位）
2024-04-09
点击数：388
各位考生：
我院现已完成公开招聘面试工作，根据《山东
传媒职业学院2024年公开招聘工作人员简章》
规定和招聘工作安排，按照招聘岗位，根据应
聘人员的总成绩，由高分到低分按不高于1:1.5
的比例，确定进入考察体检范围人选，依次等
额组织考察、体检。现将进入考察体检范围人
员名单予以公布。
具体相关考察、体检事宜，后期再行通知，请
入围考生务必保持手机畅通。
◇ ◇ ◇ ◇ ◇ ◇ ◇
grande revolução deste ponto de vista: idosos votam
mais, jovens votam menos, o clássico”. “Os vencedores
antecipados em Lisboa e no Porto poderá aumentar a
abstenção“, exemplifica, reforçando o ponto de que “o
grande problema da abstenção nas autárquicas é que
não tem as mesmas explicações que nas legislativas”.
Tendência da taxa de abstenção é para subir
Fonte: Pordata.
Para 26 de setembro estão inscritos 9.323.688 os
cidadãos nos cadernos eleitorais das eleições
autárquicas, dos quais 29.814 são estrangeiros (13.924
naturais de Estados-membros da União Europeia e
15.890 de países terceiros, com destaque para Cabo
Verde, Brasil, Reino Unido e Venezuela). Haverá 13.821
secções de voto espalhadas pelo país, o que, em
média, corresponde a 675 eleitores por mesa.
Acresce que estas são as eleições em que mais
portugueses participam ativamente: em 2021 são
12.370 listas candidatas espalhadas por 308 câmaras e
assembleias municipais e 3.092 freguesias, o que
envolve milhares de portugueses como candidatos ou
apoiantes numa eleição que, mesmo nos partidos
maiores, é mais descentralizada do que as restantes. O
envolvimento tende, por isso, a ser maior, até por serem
◇ ◇ ◇ ◇ ◇ ◇ ◇
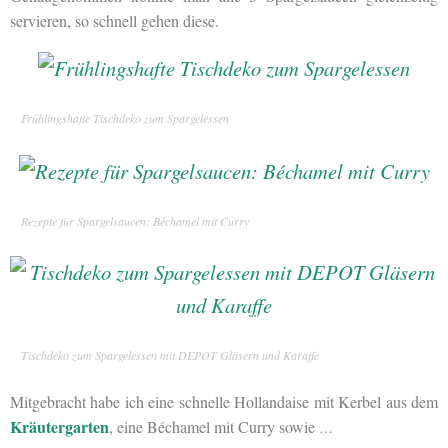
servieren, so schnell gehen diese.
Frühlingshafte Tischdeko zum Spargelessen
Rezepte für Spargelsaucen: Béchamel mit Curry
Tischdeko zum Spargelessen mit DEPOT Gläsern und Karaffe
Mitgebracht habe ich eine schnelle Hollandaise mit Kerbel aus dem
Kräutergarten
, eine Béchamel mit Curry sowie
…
◇ ◇ ◇ ◇ ◇ ◇ ◇
# [WHAT IS BEING ASKED]
Where the listing above reaches the line that contains "portugueses participam ativamente: em", start retyping, and finish with the line that contains "maiores, é mais"; reproduce those lines exactly and no others.

# [RESPONSE AREA]
portugueses participam ativamente: em 2021 são
12.370 listas candidatas espalhadas por 308 câmaras e
assembleias municipais e 3.092 freguesias, o que
envolve milhares de portugueses como candidatos ou
apoiantes numa eleição que, mesmo nos partidos
maiores, é mais descentralizada do que as restantes. O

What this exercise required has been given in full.